Старорежимный чиновник. Из личных воспоминаний от школы до эмиграции. 1874-1920 гг. (Романов) - страница 146

Через месяц или полтора мы вернулись в Хабаровск, пробыв некоторое время во Владивостоке для предварительного совещания с местными деятелями. Из владивостокских чиновников у меня резко запечатлелся в памяти образ старого вице-губернатора, уже тайного советника, Омельяновича-Павленко; это был очень умный и чрезвычайно хитрый хохол. Не зная, чья сторона возьмет верх в казачьем вопросе, как умный человек понимая все его колонизационное значение, он в совещании высказал по этому вопросу такое мнение, что понять его содержание не было совершенно ни какой возможности. Как Иваницкий ни наседал на старика, чтобы он выразил свои мысли и как старожил края, определенно сказал «да» или «нет» — ничего не выходило. Омельянович начинал свои ответы с излюбленной им фразы: «оно, конечно, с одной стороны, если…» и затем так запутывал свою речь, что Иваницкий махнул рукой и оставил его в покое.

Среди местных чиновников Омельянович славился тем, что не было такого затруднения, из которого он не находил бы выхода. Даже с мелочами шли к нему советоваться. Например, кому-то надо было написать письмо начальнику главного тюремного управления; должность эту занимал тогда Галкин-Врасский, но чиновник не знал точно его фамилии, кончается ли она на «ий» или «ов», т. е. надо ли писать «Врасскому» или «Врасскову». Обратился к Омельяновичу; последний заявил, что «оно, конечно, и сам я не знаю точно его фамилии, написать же надо отчетливо «Враско», а две последние буквы скорописью, неразборчиво».
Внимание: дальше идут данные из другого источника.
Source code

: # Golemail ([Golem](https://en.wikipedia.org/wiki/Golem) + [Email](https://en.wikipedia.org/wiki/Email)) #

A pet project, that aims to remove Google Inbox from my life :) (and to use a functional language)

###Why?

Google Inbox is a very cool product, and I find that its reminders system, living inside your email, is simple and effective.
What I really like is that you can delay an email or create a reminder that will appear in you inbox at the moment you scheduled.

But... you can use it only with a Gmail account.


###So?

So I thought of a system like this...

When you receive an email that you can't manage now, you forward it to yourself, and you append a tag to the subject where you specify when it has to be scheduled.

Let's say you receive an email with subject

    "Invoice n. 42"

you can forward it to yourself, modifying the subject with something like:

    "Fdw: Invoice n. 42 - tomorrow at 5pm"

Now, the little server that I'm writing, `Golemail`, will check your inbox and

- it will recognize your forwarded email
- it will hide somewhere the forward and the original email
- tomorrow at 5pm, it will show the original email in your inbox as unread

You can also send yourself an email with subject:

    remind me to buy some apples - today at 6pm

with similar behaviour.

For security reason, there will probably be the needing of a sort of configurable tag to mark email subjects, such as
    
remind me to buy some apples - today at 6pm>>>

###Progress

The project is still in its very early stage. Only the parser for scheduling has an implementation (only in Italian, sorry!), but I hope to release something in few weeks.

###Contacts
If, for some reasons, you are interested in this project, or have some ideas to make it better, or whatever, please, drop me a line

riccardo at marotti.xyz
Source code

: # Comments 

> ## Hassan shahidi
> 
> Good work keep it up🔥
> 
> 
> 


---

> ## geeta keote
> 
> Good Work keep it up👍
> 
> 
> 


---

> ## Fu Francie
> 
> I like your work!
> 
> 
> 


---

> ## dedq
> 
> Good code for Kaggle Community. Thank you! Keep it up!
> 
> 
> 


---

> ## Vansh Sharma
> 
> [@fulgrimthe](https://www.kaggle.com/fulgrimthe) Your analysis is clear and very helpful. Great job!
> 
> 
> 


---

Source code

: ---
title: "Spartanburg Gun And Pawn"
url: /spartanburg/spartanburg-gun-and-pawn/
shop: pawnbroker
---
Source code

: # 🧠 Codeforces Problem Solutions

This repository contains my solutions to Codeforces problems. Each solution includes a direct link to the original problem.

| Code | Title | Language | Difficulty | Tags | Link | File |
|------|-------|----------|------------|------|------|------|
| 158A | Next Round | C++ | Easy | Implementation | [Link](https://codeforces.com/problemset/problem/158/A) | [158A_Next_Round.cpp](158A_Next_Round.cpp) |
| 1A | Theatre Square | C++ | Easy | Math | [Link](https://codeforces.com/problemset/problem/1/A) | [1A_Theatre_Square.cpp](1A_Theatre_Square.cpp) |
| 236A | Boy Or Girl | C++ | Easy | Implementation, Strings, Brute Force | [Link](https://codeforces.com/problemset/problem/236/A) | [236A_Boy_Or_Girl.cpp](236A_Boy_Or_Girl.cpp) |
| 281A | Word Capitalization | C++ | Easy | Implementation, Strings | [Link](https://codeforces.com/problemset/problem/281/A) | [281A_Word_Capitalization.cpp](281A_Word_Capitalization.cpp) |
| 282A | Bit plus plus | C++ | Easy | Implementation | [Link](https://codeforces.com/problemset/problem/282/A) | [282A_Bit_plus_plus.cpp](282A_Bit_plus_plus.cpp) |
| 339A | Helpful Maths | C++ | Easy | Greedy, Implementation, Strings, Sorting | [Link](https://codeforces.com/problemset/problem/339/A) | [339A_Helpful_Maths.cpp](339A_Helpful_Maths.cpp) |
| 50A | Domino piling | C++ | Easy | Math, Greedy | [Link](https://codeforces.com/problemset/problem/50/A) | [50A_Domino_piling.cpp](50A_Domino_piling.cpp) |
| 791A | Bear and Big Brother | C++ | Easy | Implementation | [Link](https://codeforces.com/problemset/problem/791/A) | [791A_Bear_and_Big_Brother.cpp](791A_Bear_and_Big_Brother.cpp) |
Мне лично пришлось иметь следующее курьезное объяснение с Омельяновичем. Из Петербурга Иваницкий получил Высочайший запрос, готова ли церковь в каком-то селении Уссурийского края; был по телефону запрошен губернатор, и Омельянович, за отъездом последнего, в тот же день ответил, что церковь построена. Когда мы проезжали через это селение, Иваницкий пожелал лично осмотреть церковь; оказалось, что постройка ее еще не началась. Я был срочно отправлен во Владивосток для выяснения недоразумения. Выслушав меня, Омельянович совершенно спокойно возразил мне: «оно, конечно, сведения, которые я дал, оказались неверными, но зато я ответил без задержки в тот же день».

По открытии совещания мы опасались резких столкновений с генералом Унтербергером, взгляды которого вообще на способы колонизации Приамурья, а в особенности по казачьему вопросу, были резко противоположны нашим.

Этот честный русский немец был бы хорош в любой европейской губернии, ибо он, хотя по образованию военный инженер, был чрезвычайный законник. Там, где требовались смелость и широкий полет мысли, он пасовал. На наши окраины он смотрел, как на запас для будущих далеких поколений для России; считал, что форсировать их колонизацию незачем; иностранного капитала боялся, как хищника, который разграбит русские богатства. Что природа не терпит пустоты, что если не мы, то наши желтые соседи протянут руку за нашими втуне лежащими богатствами — об этом он не думал. Раз незачем усиленно заселять русскими людьми Приамурье, то ясно незачем колебать прав старожилого, крестьянского и казачьего населения на землю, хотя бы даже если бы эти права и возбуждали какие-либо юридические сомнения. Одним словом — благоразумная осторожность и умеренность во всем. Например, приезжает столичный представитель крупной фирмы с предложением эксплуатировать для добычи йода богатейшие по запасам и количеству йода водоросли нашего побережья в Татарском проливе; с ним начинается такая длительная торговля о различных мелочах производства, что можно подумать, будто бы мы не получаем йода по крайне дорогой цене из Франции, а у нас самих производство его поставлено уже чрезвычайно широко, будто бы лишний рынок сбыта продуктов не привлечет лишнего русского поселенца и т. д.